## Line Graphs: Model Performance Across Rounds (Llama-3, Mistral, Gemma-2)
### Overview
Three line graphs compare the accuracy of different AI models (Llama-3, Mistral, Gemma-2) across four training rounds. Each graph includes multiple data series representing distinct training methods, with shaded regions indicating confidence intervals. The graphs emphasize the performance of "ACC-Collab (Ours)" and "ACC-Collab + (Ours)" methods relative to baseline approaches.
### Components/Axes
- **X-axis**: "Round" (0 to 4), representing training iterations.
- **Y-axis**: "Accuracy" (0.725 to 0.900), measured as a decimal.
- **Legends**: Positioned at the bottom of each graph, mapping colors and line styles to methods:
- **Solid lines**: Primary methods (e.g., ACC-Collab).
- **Dashed lines**: Alternative configurations (e.g., ACC-Collab +).
- **Shaded regions**: Confidence intervals (lighter versions of line colors).
### Detailed Analysis
#### Llama-3
- **ACC-Collab (Ours)** (red solid): Starts at ~0.845 (Round 0), rises steadily to ~0.895 (Round 4).
- **ACC-Collab + (Ours)** (orange solid): Begins at ~0.875, plateaus near ~0.885.
- **SoM (2x)** (blue dashed): Declines from ~0.775 to ~0.765.

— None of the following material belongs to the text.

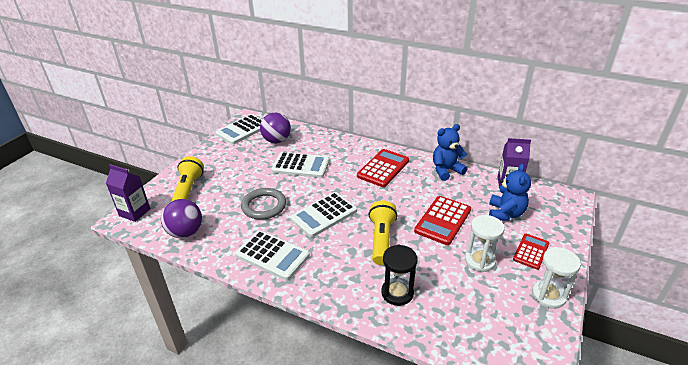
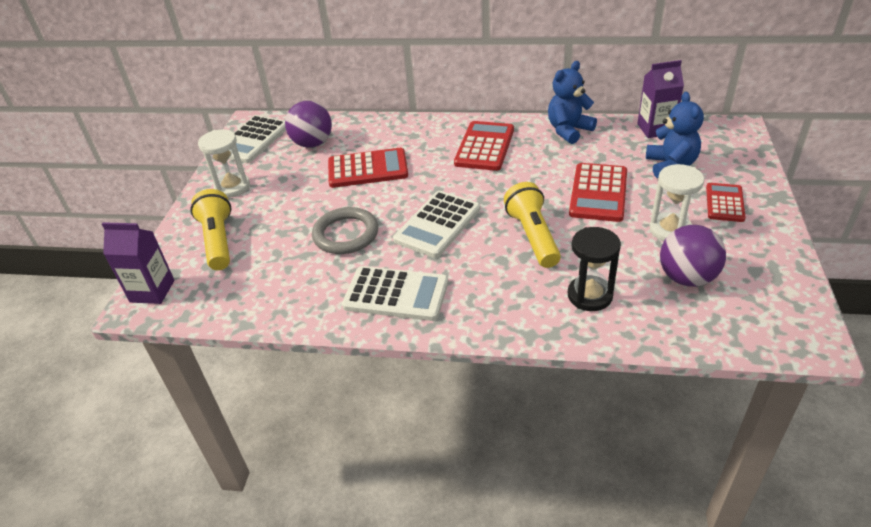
camera: 15 degrees left, 5 degrees up
purple ball [161,199,202,238] -> purple ball moved to [660,225,726,287]
white calculator [271,152,330,178] -> red calculator [328,148,408,188]
white hourglass [532,247,581,309] -> white hourglass moved to [198,129,250,198]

- **DebateGPT** (green solid): Peaks at ~0.825 (Round 2), then declines to ~0.815.
- **Confidence intervals**: Widest for SoM (2x) and DebateGPT, narrowest for ACC-Collab methods.
#### Mistral
- **ACC-Collab (Ours)** (red solid): Jumps from ~0.86 to ~0.885 by Round 1, stabilizes.
- **ACC-Collab + (Ours)** (orange solid): Starts at ~0.87, rises to ~0.885.
- **SoM (4x)** (teal dashed): Drops sharply from ~0.82 to ~0.79.
- **Persona** (purple dashed): Flat at ~0.78.
- **Confidence intervals**: SoM (4x) shows high variability (wide shaded area).
#### Gemma-2
- **ACC-Collab (Ours)** (red solid): Rises from ~0.80 to ~0.88.
- **ACC-Collab + (Ours)** (orange solid): Starts at ~0.82, peaks at ~0.885.
- **DebateTune** (brown dashed): Gradual increase from ~0.76 to ~0.79.
- **SFT** (yellow solid): Stable at ~0.79.
- **Confidence intervals**: ACC-Collab methods have tighter bands than DebateTune.
### Key Observations
1. **ACC-Collab Dominance**: In all models, ACC-Collab methods outperform baselines, especially in later rounds.
2. **Convergence**: ACC-Collab + (Ours) often matches or slightly exceeds ACC-Collab (Ours), suggesting incremental improvements.
3. **Declining Baselines**: SoM (2x/4x) and DebateGPT show performance drops after initial rounds, indicating potential overfitting or instability.
4. **Gemma-2 Volatility**: DebateTune’s wide confidence intervals suggest inconsistent training outcomes.
### Interpretation
The data demonstrates that **ACC-Collab methods** (both variants) are robust across models, with performance gains correlating with training rounds. The shaded regions highlight that methods like SoM (4x) and DebateGPT suffer from higher uncertainty, possibly due to complex training dynamics. ACC-Collab + (Ours) appears to refine the base ACC-Collab approach, offering marginal but consistent improvements. Notably, Gemma-2’s DebateTune method exhibits the most variability, raising questions about its training stability. These trends suggest that collaborative training frameworks (ACC-Collab) may better balance accuracy and reliability compared to isolated methods.